From PhilPapers forum Philosophy of Mind:

2009-05-11
The 'Explanatory Gap'
Reply to Derek Allan

WHAT IT FEELS LIKE TO FEEL: APPLYING OCCAM'S RAZOR TO THE MIND/BODY (FEELING/FUNCTION) PROBLEM  


DA: "But If I recall, that is not the 'hard problem' or the 'easy problem' as Chalmers defines them?"
Chalmers is talking about the same problem, the mind/body problem. Putting it in the language of a causal explanation of the "how/why" of feeling is my own way of putting it, but it's exactly the same (age-old) problem. If it sounds like a different problem, that just shows how the way we put it can fool us (including fooling us into thinking that we have found a "solution" -- or that there is no problem, or more than one.)

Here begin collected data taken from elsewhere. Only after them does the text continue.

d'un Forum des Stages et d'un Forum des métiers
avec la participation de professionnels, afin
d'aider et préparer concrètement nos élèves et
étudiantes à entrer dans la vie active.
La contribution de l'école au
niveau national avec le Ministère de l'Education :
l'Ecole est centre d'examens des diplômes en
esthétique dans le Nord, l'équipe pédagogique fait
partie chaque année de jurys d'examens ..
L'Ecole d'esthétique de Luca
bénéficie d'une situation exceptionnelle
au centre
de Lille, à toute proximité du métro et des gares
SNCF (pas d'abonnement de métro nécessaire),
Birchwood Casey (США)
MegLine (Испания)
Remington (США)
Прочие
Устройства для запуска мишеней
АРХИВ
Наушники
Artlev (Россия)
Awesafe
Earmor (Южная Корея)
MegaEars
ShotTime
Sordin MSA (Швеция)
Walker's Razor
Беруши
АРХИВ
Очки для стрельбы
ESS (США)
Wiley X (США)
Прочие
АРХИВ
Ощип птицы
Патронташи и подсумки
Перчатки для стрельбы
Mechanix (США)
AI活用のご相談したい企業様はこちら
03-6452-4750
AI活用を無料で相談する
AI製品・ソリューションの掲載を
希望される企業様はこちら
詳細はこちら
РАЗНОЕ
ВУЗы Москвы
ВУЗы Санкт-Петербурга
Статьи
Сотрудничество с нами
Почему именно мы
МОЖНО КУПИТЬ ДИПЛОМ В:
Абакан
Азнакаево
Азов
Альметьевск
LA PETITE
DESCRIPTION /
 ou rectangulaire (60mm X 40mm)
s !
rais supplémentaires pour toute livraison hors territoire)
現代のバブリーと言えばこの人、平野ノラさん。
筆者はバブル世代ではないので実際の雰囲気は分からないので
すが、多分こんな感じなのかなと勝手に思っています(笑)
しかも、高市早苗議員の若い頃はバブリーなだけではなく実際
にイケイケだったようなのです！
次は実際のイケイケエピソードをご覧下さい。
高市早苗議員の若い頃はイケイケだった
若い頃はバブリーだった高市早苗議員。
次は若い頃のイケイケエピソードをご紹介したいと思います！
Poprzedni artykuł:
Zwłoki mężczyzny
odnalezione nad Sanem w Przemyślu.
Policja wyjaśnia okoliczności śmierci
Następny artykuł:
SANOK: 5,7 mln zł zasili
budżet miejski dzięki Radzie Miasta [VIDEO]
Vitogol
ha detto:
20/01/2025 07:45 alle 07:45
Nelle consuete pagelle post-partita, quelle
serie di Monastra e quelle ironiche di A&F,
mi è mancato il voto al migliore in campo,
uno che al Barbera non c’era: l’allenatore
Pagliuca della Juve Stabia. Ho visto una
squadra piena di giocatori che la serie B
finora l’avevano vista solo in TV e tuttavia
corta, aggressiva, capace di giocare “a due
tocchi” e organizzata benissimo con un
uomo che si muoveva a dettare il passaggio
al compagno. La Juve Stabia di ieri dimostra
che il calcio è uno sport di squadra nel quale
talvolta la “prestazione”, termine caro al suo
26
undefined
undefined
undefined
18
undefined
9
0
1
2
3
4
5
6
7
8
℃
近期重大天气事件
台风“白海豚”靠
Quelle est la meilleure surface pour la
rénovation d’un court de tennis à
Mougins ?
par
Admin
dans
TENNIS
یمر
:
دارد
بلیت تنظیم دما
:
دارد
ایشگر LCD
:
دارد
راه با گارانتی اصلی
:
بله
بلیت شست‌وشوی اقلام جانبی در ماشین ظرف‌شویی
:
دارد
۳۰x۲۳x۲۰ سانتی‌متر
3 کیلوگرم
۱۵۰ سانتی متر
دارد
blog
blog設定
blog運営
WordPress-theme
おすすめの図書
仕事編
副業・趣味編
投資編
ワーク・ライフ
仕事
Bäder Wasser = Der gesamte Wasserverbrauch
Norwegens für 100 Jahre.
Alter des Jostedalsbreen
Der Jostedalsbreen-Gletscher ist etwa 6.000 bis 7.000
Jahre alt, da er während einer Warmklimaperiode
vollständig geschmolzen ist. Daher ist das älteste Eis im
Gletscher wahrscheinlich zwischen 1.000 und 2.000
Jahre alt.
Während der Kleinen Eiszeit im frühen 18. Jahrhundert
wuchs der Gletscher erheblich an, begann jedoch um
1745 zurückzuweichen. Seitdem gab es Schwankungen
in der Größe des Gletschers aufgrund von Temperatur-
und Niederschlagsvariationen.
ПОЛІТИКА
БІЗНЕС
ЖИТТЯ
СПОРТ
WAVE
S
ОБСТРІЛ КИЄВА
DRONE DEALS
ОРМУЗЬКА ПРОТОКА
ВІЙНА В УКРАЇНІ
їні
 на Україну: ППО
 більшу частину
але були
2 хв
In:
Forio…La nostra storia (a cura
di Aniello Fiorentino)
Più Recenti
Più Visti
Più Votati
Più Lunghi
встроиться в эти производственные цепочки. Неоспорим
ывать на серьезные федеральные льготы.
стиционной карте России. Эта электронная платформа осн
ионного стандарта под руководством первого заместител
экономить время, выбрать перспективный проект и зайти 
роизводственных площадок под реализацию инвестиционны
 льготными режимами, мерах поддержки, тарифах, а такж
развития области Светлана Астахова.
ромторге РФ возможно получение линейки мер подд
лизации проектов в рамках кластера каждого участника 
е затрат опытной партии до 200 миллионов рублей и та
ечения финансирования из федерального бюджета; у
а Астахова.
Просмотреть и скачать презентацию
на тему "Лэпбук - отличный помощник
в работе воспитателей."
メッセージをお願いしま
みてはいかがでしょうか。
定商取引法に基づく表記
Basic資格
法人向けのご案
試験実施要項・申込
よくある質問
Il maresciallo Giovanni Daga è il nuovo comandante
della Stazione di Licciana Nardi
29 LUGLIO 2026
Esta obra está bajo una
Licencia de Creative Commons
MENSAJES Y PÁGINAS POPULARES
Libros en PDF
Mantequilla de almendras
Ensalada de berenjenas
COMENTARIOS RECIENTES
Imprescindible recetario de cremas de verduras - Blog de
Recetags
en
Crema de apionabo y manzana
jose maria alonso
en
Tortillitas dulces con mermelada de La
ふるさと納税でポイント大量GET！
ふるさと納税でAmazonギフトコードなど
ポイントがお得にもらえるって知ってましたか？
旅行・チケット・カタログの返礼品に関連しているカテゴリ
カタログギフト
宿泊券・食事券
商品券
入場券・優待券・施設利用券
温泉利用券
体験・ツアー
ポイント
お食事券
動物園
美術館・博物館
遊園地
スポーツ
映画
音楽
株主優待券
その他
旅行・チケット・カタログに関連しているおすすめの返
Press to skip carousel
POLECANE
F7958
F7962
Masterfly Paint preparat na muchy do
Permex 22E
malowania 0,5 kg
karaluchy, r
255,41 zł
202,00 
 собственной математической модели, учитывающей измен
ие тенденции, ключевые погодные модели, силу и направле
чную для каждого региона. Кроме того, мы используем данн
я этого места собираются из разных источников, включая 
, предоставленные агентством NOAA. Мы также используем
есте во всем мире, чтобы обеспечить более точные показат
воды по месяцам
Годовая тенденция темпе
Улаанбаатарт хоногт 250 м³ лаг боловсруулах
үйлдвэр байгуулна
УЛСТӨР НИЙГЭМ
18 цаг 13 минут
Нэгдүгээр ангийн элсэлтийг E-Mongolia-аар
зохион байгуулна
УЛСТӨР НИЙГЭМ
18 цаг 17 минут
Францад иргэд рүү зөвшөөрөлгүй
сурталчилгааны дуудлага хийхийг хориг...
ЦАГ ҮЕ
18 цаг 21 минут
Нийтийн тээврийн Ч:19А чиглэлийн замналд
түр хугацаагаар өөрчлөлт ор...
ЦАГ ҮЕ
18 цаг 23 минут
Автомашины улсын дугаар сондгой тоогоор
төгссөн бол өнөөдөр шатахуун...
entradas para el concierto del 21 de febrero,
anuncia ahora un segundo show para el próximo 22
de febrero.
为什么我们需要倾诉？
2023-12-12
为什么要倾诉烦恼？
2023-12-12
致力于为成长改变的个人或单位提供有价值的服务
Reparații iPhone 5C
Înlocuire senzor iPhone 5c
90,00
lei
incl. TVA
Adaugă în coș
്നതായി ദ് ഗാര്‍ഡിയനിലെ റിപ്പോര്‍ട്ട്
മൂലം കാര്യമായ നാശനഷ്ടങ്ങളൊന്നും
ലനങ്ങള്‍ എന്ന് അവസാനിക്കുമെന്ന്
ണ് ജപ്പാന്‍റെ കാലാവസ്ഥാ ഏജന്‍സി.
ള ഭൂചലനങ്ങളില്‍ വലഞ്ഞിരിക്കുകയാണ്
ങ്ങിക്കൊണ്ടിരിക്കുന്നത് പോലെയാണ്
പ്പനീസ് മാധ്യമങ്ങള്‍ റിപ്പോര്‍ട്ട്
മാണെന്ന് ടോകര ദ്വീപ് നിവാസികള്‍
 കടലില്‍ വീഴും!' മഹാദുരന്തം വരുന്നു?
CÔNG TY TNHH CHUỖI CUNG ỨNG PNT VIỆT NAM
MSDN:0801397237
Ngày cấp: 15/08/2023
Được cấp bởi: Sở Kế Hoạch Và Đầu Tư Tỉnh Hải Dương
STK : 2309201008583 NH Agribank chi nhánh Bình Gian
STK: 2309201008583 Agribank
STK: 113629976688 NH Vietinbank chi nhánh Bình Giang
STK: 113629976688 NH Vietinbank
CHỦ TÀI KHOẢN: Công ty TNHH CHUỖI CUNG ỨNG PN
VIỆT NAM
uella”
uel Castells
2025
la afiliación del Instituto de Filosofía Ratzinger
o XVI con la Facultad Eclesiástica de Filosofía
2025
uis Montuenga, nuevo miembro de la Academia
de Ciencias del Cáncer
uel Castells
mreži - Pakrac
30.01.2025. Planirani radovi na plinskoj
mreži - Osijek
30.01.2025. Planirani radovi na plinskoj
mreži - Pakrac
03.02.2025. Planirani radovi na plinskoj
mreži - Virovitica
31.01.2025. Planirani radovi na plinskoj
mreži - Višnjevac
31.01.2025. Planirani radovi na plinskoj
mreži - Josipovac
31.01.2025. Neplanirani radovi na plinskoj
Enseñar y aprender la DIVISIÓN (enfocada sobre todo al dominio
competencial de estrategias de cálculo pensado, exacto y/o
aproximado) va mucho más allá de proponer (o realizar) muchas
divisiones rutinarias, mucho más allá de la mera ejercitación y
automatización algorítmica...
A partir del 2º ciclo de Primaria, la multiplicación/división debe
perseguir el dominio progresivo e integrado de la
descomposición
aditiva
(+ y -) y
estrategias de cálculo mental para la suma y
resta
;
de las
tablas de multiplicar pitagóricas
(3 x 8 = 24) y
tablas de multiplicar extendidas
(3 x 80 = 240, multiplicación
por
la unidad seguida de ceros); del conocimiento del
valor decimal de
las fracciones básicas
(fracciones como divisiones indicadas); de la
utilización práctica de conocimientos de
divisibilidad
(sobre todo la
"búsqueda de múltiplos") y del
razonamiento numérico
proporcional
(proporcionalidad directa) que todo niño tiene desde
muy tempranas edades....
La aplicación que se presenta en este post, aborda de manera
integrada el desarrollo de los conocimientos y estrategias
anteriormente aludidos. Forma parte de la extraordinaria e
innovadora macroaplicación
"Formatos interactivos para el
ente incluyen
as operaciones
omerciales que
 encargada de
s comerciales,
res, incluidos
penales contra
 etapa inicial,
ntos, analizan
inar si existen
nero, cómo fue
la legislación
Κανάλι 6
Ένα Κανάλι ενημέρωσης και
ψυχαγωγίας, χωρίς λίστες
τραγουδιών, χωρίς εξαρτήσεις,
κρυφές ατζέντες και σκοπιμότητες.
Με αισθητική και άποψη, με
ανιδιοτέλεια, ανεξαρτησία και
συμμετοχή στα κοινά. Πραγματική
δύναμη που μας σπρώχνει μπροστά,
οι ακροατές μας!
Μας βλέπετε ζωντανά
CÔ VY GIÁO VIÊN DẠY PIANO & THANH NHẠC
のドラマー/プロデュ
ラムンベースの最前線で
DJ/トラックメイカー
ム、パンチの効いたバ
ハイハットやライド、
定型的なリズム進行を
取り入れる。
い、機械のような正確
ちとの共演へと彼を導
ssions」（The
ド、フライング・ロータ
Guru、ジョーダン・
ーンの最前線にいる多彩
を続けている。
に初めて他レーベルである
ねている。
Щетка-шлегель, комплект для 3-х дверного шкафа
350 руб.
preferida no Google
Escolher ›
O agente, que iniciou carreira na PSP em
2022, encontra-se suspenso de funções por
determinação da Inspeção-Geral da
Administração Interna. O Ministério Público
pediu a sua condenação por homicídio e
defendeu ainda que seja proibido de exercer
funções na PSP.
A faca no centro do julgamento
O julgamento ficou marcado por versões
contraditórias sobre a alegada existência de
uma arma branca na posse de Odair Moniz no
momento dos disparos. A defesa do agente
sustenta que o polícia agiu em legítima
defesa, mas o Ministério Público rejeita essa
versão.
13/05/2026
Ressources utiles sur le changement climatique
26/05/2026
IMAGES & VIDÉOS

Let me do a reductive transcription of Chalmers's way of putting it. (And let me note that his is already one of the simpler, more economical, and direct ways of putting it, even before I apply Occam's razor and a little anglo-saxon uniformity.)
DC: The really hard problem of CONSCIOUSNESS is the problem of EXPERIENCE. When we think and perceive, there is a whir of information-processing, but there is also a SUBJECTIVE aspect. As Nagel (1974) has put it, there is something it IS like to be a CONSCIOUS organism. This SUBJECTIVE aspect is EXPERIENCE. When we see, for example, we EXPERIENCE visual sensations: the FELT QUALITY of redness, the EXPERIENCE of dark and light, the QUALITY of depth in a visual field. Other EXPERIENCES go along with perception in different modalities: the *X* sound of a clarinet, the *X* smell of mothballs. Then there are bodily SENSATIONS, from pains to orgasms; MENTAL images that are conjured up internally; the FELT QUALITY of emotion, and the EXPERIENCE of a stream of CONSCIOUS thought. What unites all of these states is that there is something it IS like to be in them. All of them are states of EXPERIENCE.
Cutting out the redundant and superfluous parts:

"The really hard problem of FEELING is the problem of FEELING. When we think and perceive, there is a whir of information-processing, but there is also a FELT aspect. As Nagel (1974) has put it, there is something it FEELS like to be a FEELING organism. This FELT aspect is FEELING. When we see, for example, we FEEL visual sensations: the FEELING of redness, the FEELING of dark and light, the FEELING of depth in a visual field. Other FEELINGS go along with perception in different modalities: the *FELT* sound of a clarinet, the *FELT* smell of mothballs. Then there are bodily FEELINGS, from pains to orgasms; FELT images that are conjured up internally; the FEELING of emotion, and the FEELING of a stream of FELT thought. What unites all of these states is that there is something it FEELS like to be in them. All of them are states of FEELING."

(Note the slightly odd-sounding special case of how we speak of some of our sensations: We say we feel surface textures, heat, emotions, but to distinguish the sense modalities, we say we see (rather than feel) colors, hear (rather than feel) sounds, smell (rather than feel) smells, etc. That the invariant in all of these is in reality still feeling (and the variation is just in what it feels like, not in whether it feels like something at all), all of these instances can be readily replaced by a still more perspicuous variant of Tom Nagel's already more perspicuous way of putting it, which is "what it feels like to X": what it feels like to see, hear, smell, etc. That is, and always was, the essence of the mind/body -- feeling/function -- problem, just as "sentio ergo sentitur" ("I feel, therefore there is feeling going on") was always the essence of Descartes' cogito.)